A revista foi importante para o Centro Pop e o centro foi importante para a revista. A publicação tinha uma missão e foi por meio do projeto que acharam os protagonistas dessa história, que está só começando. Os usuários da assistência são selecionados, há um processo preparatório e o negócio começa a funcionar. Em três meses, 92 pessoas passaram por esse rito e, hoje, 42 estão consolidadas. A ideia é que elas possam ter na revista uma fonte de renda e de motivação para se reerguer, capacitar-se cada vez mais e buscar espaço no mercado de trabalho. Cada exemplar da revista custa R$ 5. Desse total, o educando, chamado de “porta-voz da cultura”, ficará com R$ 4 e utilizará R$ 1 para comprar uma nova revista.

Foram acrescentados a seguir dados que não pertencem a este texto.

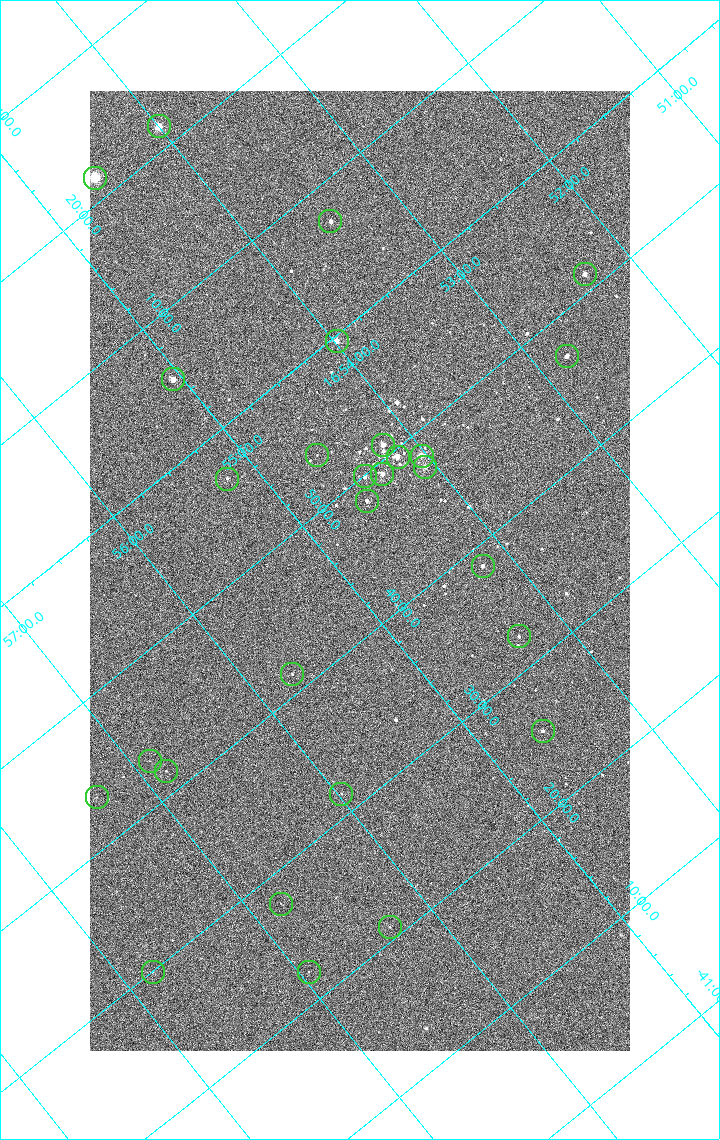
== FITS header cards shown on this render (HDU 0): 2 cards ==
NAXIS1  =                 1080 / length of data axis 1
NAXIS2  =                 1920 / length of data axis 2

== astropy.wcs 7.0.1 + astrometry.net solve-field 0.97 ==
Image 1080 x 1920 px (HDU 0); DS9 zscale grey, zoomed out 1/2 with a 90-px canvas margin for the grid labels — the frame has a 2x2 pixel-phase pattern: neighbouring pixels differ more than pixels two apart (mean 1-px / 2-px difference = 1.285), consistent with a one-shot-colour (mosaic) sensor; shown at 1/2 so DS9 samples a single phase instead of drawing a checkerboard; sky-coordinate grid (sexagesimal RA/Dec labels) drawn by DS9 from the SOLVED WCS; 28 Tycho-2 reference stars matched to detected sources circled (green)
Header WCS: none
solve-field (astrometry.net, Tycho-2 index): SOLVED blind (the file carries no WCS)
Solved WCS: RA---TAN-SIP/DEC--TAN-SIP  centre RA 16:54:53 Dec -41:44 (253.72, -41.74 deg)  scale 2.37 arcsec/px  FOV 42.7' x 76.0'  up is -141 deg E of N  parity flipped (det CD > 0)
(file carries no celestial WCS; the grid is the blind solution)
Tycho-2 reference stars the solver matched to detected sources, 28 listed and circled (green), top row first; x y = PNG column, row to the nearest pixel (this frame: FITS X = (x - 90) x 2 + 1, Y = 1920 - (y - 91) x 2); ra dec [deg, ICRS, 3 dp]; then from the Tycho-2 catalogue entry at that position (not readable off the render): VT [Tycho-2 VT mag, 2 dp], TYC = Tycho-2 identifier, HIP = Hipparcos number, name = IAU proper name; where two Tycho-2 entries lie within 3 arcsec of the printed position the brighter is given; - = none
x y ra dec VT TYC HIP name
158 126 253.499 -42.362 4.82 7876-2743-1 82671 -
95 178 253.646 -42.361 3.76 7876-2871-1 82729 -
330 222 253.369 -42.121 7.31 7876-1152-1 - -
584 274 253.080 -41.855 6.51 7876-2659-1 82543 -
336 341 253.495 -41.994 6.38 7876-309-1 82669 -
566 356 253.197 -41.786 7.01 7876-2053-1 - -
173 380 253.764 -42.091 6.35 7876-2597-1 82783 -
383 445 253.549 -41.849 6.39 7876-2229-1 - -
317 456 253.650 -41.894 9.98 7876-253-1 - -
422 456 253.508 -41.806 5.47 7876-2191-1 82676 -
398 457 253.542 -41.825 6.07 7876-2204-1 82691 -
425 467 253.515 -41.792 6.56 7876-2254-1 - -
382 474 253.582 -41.820 6.62 7876-2640-1 82706 -
365 476 253.608 -41.832 7.44 7876-2319-1 - -
227 479 253.801 -41.944 9.16 7876-1486-1 - -
367 502 253.633 -41.805 7.76 7876-1997-1 - -
482 566 253.548 -41.642 7.21 7876-2339-1 - -
519 636 253.576 -41.540 8.52 7876-1880-1 - -
292 674 253.929 -41.690 9.45 7876-1772-1 - -
543 732 253.649 -41.423 8.08 7876-2472-1 - -
150 762 254.222 -41.719 10.94 7876-2588-1 - -
166 772 254.210 -41.695 10.00 7876-2426-1 - -
341 794 253.994 -41.527 10.16 7876-2126-1 - -
96 797 254.334 -41.726 10.46 7876-2739-1 - -
280 904 254.199 -41.464 10.79 7876-2221-1 - -
390 927 254.075 -41.350 10.73 7876-1756-1 - -
152 972 254.451 -41.499 10.62 7876-2486-1 - -
309 972 254.236 -41.370 10.62 7876-1948-1 - -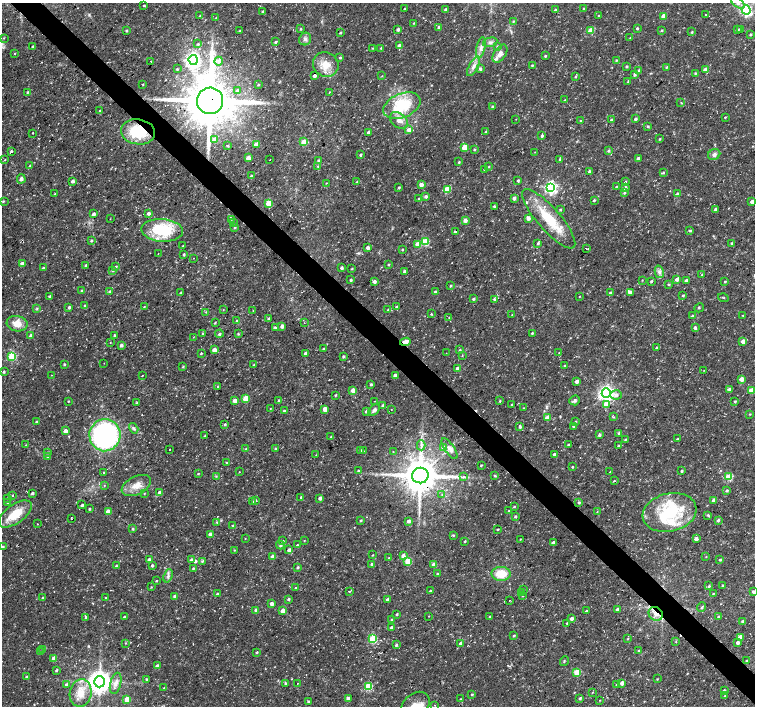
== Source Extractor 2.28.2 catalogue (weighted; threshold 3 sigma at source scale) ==
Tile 6 of 4 x 4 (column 2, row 2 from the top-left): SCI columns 1509-3013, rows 2974-4381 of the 6028 x 6017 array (HDU 1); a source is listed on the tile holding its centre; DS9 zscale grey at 2 x 2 block average (1 PNG px = mean of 2 x 2 image px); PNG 757 x 708 px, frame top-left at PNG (2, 3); each listed source drawn as its Kron ellipse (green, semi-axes under 4 px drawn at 4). Shown black and unused: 4% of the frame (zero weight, under 3 of 4 exposures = <1% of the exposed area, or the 3 px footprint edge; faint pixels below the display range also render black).
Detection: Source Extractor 2.28.2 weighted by HDU 2 'WHT'; one run over the whole footprint, this tile lists its part. Background 0.0223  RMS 0.0028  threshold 0.0127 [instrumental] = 3 sigma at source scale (4.5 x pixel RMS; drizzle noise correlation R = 1.50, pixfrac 1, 0.0396/0.0396 arcsec/px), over >= 5 px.
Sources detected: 501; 1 too faint to see at this stretch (2 x 2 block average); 8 cosmic-ray / hot-pixel residue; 1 long thin detection or spike segment (spike, bleed or trail) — neither listed nor drawn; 15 inside a brighter listed object's ellipse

E de revista em revista, ele aluga uma casa. Sai da rua. Paga as contas de água e luz e faz compras no mercado. “Temos que aprender novamente a ter responsabilidade. Família, trabalho e prestar conta para nós mesmos. A rua é difícil e rotativa. Hoje sai um, amanhã vêm 10”, afirmou Adelcio Silva Santos, 39 anos. O ex-morador de rua é um exemplo da eficiência do centro e de todas as parcerias feitas. De viciado, virou disseminador da cultura e com um futuro promissor. “Aqui percebi que sou capaz. Minha autoestima mudou. Antes, eu incomodava para pedir. Hoje, é para falar de cultura. E as pessoas param de fazer o que estão fazendo para me ouvir falar”, relatou. Segundo o coordenador social da revista, Alexandre Rangel, a principal atuação deles é na venda da revista. Mas a maior finalidade não é comercial. “É um processo de apropriação. Nosso foco é em um empreendimento deles, no mercado de trabalho, nessa construção de um diálogo com a população”, declarou.
Para saber mais
Projeto integra DF Sem Miséria
O Centro Pop da Asa Sul foi inaugurado em julho de 2012, pelo então governador Agnelo Queiroz. Começou com a proposta de funcionar das 8h às 18h em dias úteis, mas, hoje em dia, abre às 9h e fecha às 17h. O projeto faz parte do Plano DF Sem Miséria e da Política do Governo do DF para população em situação de rua e integra o Sistema Único de Assistência Social (Suas). Além das oficinas feitas com a ajuda dos parceiros, há uma horta social, com alface, couve, milho, tudo plantado e cuidado pelos usuários do sistema. A equipe do Centro Pop também faz abordagens nas ruas do DF e visitas a usuários da assistência, como forma de acompanhar o andamento da pessoa em situação de rua. Dos acolhimentos feitos no centro, as pessoas que mais precisam de atendimento poderão ser encaminhadas para outras unidades de assistência — saúde ou social — do governo.